Oh physics, why must you exist? You make my life so difficult. I spend hours solving the questions that you throw at me only for the satisfaction of getting the right (or usually wrong) answer at the back of the book. My life would be so much easier without you.
And then, in class, I stare at the board blankly and wonder how you could be true, and not simply a lie that my teacher tells. Endless pages of notes, endless pages of calculations, endless pages of pure agony.
So, physics. I thought of a way to get back at you. I thought of my revenge. I’m no longer going to believe you. Hopefully that will make you go away. I’m not going to believe that “gravity” exists. I’m going to spread my wings and fly, fly away. I believe I can fly, and so does R. Kelly.

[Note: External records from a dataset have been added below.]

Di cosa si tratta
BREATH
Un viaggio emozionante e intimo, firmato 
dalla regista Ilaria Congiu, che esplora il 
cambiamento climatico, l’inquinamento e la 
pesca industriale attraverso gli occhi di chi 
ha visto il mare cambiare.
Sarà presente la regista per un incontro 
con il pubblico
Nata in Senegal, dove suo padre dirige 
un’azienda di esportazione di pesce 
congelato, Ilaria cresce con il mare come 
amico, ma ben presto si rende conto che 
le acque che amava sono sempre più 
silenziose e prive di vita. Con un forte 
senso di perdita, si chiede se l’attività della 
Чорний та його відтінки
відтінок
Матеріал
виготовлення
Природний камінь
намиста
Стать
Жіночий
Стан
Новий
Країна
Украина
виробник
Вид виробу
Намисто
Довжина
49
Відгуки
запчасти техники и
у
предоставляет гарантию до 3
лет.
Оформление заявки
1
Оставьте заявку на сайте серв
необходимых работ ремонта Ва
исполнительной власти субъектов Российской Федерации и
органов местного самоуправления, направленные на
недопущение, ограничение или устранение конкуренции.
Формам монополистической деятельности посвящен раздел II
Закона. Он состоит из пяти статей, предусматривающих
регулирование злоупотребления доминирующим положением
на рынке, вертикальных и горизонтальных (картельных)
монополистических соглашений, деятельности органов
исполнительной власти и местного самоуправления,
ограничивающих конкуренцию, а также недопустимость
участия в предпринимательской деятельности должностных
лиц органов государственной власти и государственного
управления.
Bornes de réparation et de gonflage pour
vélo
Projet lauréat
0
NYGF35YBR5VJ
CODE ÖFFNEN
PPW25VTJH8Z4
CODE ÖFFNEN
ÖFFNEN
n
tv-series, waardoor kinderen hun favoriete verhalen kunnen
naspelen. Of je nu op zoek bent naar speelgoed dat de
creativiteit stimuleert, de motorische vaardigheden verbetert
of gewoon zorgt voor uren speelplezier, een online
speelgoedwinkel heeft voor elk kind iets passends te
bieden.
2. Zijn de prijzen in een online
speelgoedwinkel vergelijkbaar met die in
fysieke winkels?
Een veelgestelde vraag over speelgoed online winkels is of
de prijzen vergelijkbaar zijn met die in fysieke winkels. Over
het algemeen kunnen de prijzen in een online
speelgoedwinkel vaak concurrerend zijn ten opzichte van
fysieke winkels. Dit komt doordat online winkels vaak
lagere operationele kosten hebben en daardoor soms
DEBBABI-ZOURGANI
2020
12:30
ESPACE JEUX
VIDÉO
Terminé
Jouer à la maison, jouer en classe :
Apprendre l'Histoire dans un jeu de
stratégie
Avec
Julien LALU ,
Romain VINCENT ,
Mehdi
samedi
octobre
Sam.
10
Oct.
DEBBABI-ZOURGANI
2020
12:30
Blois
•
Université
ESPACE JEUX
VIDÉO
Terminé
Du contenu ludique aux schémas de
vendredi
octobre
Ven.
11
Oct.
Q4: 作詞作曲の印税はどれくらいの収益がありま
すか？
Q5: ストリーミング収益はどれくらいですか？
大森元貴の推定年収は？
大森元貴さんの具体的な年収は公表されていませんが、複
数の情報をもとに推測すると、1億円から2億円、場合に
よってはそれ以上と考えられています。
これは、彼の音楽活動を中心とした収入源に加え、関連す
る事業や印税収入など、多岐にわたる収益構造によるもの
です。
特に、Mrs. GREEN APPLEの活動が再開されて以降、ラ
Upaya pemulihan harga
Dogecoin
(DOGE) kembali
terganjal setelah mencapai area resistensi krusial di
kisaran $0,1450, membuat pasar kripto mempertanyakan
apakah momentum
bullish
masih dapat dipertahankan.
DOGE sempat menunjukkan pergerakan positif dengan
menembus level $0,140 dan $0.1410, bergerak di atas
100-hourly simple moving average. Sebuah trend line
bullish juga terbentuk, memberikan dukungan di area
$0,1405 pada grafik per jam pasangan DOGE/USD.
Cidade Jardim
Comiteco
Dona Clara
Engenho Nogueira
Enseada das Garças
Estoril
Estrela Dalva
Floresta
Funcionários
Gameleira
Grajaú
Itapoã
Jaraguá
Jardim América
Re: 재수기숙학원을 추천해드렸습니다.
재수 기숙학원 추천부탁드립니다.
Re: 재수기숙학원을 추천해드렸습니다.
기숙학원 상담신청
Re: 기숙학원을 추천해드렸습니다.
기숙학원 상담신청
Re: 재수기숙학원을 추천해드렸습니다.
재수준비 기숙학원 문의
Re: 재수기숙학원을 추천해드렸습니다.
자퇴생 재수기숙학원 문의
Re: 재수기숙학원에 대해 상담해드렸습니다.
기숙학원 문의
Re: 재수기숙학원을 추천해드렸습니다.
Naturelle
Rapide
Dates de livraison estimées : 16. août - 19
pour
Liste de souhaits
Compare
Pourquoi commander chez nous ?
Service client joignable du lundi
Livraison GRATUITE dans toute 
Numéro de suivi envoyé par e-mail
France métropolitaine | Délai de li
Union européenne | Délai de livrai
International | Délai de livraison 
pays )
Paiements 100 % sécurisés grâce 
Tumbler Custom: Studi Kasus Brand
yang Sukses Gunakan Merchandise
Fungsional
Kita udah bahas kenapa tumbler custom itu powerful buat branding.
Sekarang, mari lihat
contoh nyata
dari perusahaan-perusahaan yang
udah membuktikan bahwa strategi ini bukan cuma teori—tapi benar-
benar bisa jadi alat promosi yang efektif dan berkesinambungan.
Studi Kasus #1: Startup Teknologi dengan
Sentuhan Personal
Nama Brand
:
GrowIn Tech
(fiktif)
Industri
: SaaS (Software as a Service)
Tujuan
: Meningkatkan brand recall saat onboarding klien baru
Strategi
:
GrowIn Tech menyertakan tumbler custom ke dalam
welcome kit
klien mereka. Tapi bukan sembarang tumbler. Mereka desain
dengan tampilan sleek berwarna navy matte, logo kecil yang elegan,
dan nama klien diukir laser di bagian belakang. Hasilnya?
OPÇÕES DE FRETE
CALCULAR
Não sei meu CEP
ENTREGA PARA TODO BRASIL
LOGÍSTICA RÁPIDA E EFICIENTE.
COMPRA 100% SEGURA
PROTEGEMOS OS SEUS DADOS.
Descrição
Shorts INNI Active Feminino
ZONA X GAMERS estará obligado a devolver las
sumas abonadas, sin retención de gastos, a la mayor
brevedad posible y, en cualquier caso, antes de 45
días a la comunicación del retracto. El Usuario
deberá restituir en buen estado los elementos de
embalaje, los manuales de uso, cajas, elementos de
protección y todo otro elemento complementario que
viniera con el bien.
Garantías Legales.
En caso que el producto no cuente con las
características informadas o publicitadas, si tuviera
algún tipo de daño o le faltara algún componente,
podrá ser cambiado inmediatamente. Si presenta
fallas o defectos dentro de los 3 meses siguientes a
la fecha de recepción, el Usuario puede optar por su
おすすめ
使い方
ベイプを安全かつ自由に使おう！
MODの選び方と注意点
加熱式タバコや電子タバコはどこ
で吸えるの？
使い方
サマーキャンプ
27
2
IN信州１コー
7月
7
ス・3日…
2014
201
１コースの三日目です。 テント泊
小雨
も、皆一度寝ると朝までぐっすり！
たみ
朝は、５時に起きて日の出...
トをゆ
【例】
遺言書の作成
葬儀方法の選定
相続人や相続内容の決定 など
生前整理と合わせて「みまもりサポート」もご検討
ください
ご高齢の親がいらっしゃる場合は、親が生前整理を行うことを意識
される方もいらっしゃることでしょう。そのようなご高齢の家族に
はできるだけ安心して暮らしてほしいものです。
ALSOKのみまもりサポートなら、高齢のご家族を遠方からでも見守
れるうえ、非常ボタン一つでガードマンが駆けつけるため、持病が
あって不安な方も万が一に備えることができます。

And then I’m going to fly around the world and convince others not to believe in your either. That way less people will have to suffer through your agonizing lessons in school and less people will have to bury their sorrows in strawberry shortcake (on the other hand, who doesn’t love strawberry shortcake?!). As my teacher says, “If you’re smiling, you’re not doing physics.”
- 1 ½ cups (190g) all purpose flour
- ¼ cup (50g) sugar
- 2 tsp baking powder
- ½ cup (60g) cold butter
- ¼ tsp salt
- ½ cup (125ml) heavy cream
- 1 egg yolk, beaten
- Egg wash, for the topping (1 egg beaten with a bit of water)
- Additional sugar, for sprinkling on top
- Fresh Sliced Strawberries
- Zest of One Small Orange
- 2 Tbsp of Sugar, or more if the strawberries are not very sweet
- Juice of Half an Orange
- Whipped cream
- Preheat your oven to 350 degrees, line a baking sheet with parchment paper and set aside. In the bowl of an electric mixer fitted with a peddle attachment, combine together the flour, sugar, baking powder and salt. Add the butter and mix until the butter is dispersed thru and is the size of small peas. Add the cream and egg yolk. Combine together just until a dough forms. Dump on a board and form the dough into about half inch thick. Cut squares or circles and place on your prepared baking sheet. Brush the tops with the egg wash and sprinkle a little sugar over them. Bake for about 20 minutes or until lightly golden, let cool completely.
- For the strawberries, place them in a bowl along with the sugar, orange zest and orange juice. Let them sit in the fridge for about 20 minutes.
- When ready to serve, slice the shortcake in half, spoon a little whipped cream on the one of the cut sides and add some marinated strawberries on top, place the top half on and spoon a little more whipped cream over the top and finish off with a fresh strawberry.